Ensure the supplier uses lead-free powder coating. Ask for certificates!

Sections of the beams and frames

Ask the supplier for all the various post and beam sizes to see the variety of loading capabilities. Even bracing and footplate sizes are important as they can add to the overall system strength considerably. All the various sizes should be depicted in their loading charts for you to make a comparison between suppliers (including a reference to the beam deflection as mentioned above!).

For example if one supplier’s beam is 125mm high and claims a load of 3.6 tons per pair, and another needs 140mm beam to achieve the same load, ask yourself why. It is likely that the steel is of lower grade.

Compare frame loads carefully in relation to the position of the 1st beam from the ground. The section of the 1st beam level is also critical to the frame load; the bigger the section the higher the capacity. 

Frame and beam capacity loading tables

This is always an interesting question; how do manufacturers establish their loading charts?

Loading tables should be a result of FEM compliant testing by a qualified independent body. The loads are then calculated using 2nd order analysis by use of a highly complex procedure which requires a special computer program.

This stresses again the point that you should ask the supplier for an FEM certificate.

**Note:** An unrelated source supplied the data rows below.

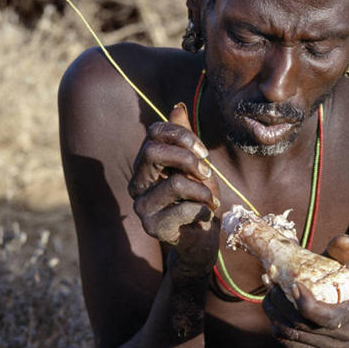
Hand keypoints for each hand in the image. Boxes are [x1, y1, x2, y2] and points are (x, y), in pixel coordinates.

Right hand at [129, 103, 220, 272]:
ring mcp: (142, 207)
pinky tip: (205, 217)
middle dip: (188, 159)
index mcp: (145, 166)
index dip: (181, 135)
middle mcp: (137, 185)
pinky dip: (203, 209)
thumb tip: (176, 107)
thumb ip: (185, 140)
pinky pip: (183, 208)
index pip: (153, 133)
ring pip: (174, 182)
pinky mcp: (153, 227)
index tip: (202, 152)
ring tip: (211, 200)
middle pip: (152, 152)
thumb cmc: (198, 201)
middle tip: (207, 173)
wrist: (202, 240)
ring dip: (203, 191)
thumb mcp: (196, 166)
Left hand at [262, 235, 348, 347]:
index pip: (325, 317)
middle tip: (271, 285)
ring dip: (274, 314)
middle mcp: (342, 336)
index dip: (305, 303)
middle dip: (282, 304)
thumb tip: (343, 239)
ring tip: (268, 295)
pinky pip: (290, 344)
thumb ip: (343, 257)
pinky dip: (276, 328)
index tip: (293, 284)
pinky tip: (273, 312)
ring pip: (292, 335)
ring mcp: (327, 347)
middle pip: (303, 325)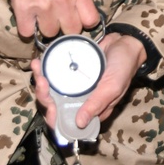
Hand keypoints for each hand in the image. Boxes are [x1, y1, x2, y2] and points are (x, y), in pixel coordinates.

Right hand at [0, 0, 98, 37]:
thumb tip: (83, 13)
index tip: (78, 20)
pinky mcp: (23, 9)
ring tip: (40, 14)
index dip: (85, 23)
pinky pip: (27, 33)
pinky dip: (26, 27)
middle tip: (57, 18)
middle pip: (71, 31)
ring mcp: (43, 6)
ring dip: (45, 27)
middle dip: (65, 27)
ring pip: (49, 33)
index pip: (91, 20)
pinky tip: (27, 16)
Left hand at [32, 32, 146, 129]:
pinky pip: (54, 74)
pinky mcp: (71, 72)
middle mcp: (81, 101)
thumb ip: (97, 104)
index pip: (69, 122)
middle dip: (44, 96)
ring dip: (41, 82)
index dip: (55, 118)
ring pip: (52, 91)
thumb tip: (79, 123)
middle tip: (41, 81)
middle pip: (55, 106)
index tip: (50, 106)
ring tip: (37, 68)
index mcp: (92, 110)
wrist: (126, 41)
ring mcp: (75, 86)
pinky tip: (39, 62)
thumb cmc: (124, 66)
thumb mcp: (113, 86)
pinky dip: (44, 70)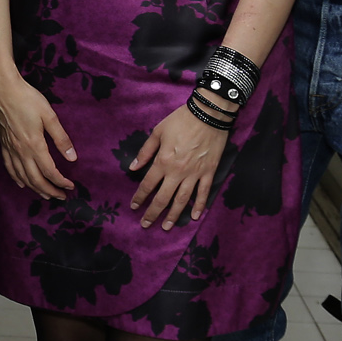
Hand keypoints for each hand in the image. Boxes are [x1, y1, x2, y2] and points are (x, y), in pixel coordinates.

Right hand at [0, 74, 77, 198]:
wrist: (2, 90)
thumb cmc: (27, 99)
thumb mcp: (49, 116)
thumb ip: (61, 138)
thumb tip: (72, 157)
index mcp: (34, 145)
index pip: (49, 172)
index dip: (61, 182)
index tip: (70, 186)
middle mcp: (21, 151)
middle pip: (35, 179)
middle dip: (49, 191)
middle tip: (61, 196)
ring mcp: (10, 150)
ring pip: (22, 177)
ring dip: (35, 189)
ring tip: (46, 195)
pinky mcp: (3, 145)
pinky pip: (9, 168)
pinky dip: (16, 179)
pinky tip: (21, 183)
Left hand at [126, 100, 226, 229]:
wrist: (208, 114)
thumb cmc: (181, 120)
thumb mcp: (157, 132)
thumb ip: (145, 152)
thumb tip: (132, 167)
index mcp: (163, 161)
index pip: (148, 184)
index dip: (139, 197)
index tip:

We hope to have raised your awareness of what to look out for when considering the purchase of pallet racking. It is easy to be tempted by a supplier who offers a stupidly low price and not take into account all the above points that will constitute a safe working environment for you and your employees.

Spend time investigating the technical details and comparing like for like without disqualifying quotes based on price. Question the supplier and ask for proof of what they are claiming. If they can’t provide proof on EN/FEM compliancy then walk away as it is likely that it is not. EN compliancy is a costly and complex process and is not acquired that easily.

Research and product testing on a regular basis in order to ensure that the product is always inline with the latest directives is of paramount importance, which also adds to the overall product cost.

Remember... the racking business, especially on high volume projects is a low margin one, and if one supplier’s price is higher than the other’s there is usually a very good reason for it.

On a last note, remember that companies showing you ISO 9001 certificates doesn’t mean that their product is safe; ISO compliance is the documentation of procedures and processes and has nothing to do with safety.

Simply put, you get what you pay for.